Он очнулся в полумраке, видел, как тьма уступает место свету, свет вкрапливается в тьму и перемешивается с нею, образуя серую полупрозрачную взвесь. Umbram fugat claritas, — пронеслось в мозгу. — Noctem lux eliminat [273]. Аврора, Еоs rhododactylos [274], встает и розовит небо на востоке.
Он лежал на твердой лежанке, попытка пошевелиться вызвала резкую боль в плече и лопатке. Еще не успев дотронуться до плотно перевязанного места, он вспомнил со всеми подробностями болт, который там сидел, войдя спереди по самое оперение из гусиных перьев, а сзади торчавший дюймовым куском ясеневого дерева и такой же длины железным наконечником. Сейчас там тоже торчал болт. Невидимый и нематериальный болт боли.
Он знал, где находится. Побывал во многих госпиталях, для него не была новостью духота, вызванная множеством температурящих тел, запах камфоры, мочи, крови и разложения. И накладывающаяся на это непрекращающаяся и назойливая мелодия болезненных хрипов, стонов, охов и вздохов.
Разбуженная боль пульсировала в лопатке, не отступала, не мягчала, отдавалась по всей спине, по шее и ниже, до ягодиц. Рейневан коснулся лба, почувствовал под рукой совершенно мокрые волосы. «У меня жар, — подумал он. — Рана гноится. Плохо дело».
— Pomahaj Pambu[275], братья. Живем. Очередная ночь позади. Может, выкарабкается.
— Ты чех? — Peйневан повернул голову в сторону нар справа, откуда пожелал ему здоровья сосед, белый как смерть, с запавшими щеками. — Тогда что это за место? Где я? Среди своих?
— Угу, среди своих, — забормотал бледный. — Потому что все мы здесь истинные чехи. Но по правде, брат, от наших-то мы далеееко.
— Не пони… — Рейневан попытался подняться и со стоном упал. — Не понимаю. Что это за госпиталь? Где мы?
— В Олаве.
— В Олаве?
— В Олаве, — подтвердил чех. — Город такой в Силезии. Брат Прокоп с местным герцогом[276] заключил перемирие и договор… Что земель его не опустошит… а герцог ему за это пообещал, что будет о таборитских немощных заботиться.
— А где Прокоп? Где табориты? И какой у нас сейчас день?
— Табориты? Даааалеко… В дороге домой. А день? Вторник. А послезавтра, в четверг, будет праздник. Nanebevstoupení Páně.
— Вознесение Господне, — быстро подсчитал Рейневан.
«Сорок дней после Пасхи. Приходится на тринадцатое мая. Значит, сегодня одиннадцатое. Меня ранило восьмого. Получается, что три дня я лежал без сознания».
— Так ты говоришь, брат, — продолжил он допытываться, — что табориты покидают Силезию? Выходит — конец рейду? Уже не воюют?

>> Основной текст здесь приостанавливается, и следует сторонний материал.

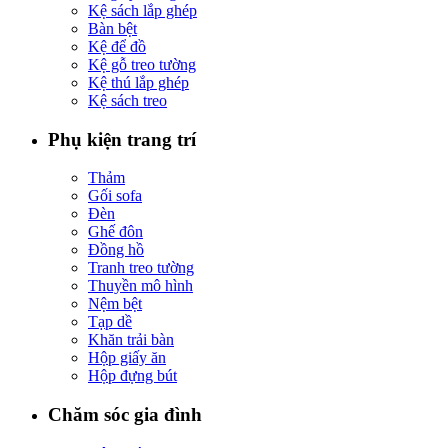
Kệ sách lắp ghép
Bàn bệt
Kệ để đồ
Kệ gỗ treo tường
Kệ thú lắp ghép
Kệ sách treo
Phụ kiện trang trí
Thảm
Gối sofa
Đèn
Ghế đôn
Đồng hồ
Tranh treo tường
Thuyền mô hình
Nệm bệt
Tạp dề
Khăn trải bàn
Hộp giấy ăn
Hộp đựng bút
Chăm sóc gia đình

— Сказано было, — раздался женский голос, — что о политике говорить запрещено? Было. Поэтому прошу не разговаривать. Прошу молиться Богу о здоровье. И о душе. И о душах жертвователей на этот госпиталь, добродеях наших и жертвователях прошу в молитвах не забывать. Ну, братья во Христе! Кто способен подняться — в часовню!
Он знал этот голос.
— Ты пришел в сознание, юный Ланселот. Наконец-то. Я рада.
— Дорота… — вздохнул он, узнав. — Дорота Фабер…
— Приятно… — блудница радостно улыбнулась, — откровенно приятно, что ты меня узнал, юный господин. Искренне приятно. Я рада, что ты наконец очнулся… О, и подушка сегодня не очень заплевана… Значит, возможно, выздоровеешь. Будем менять перевязку. Эленча!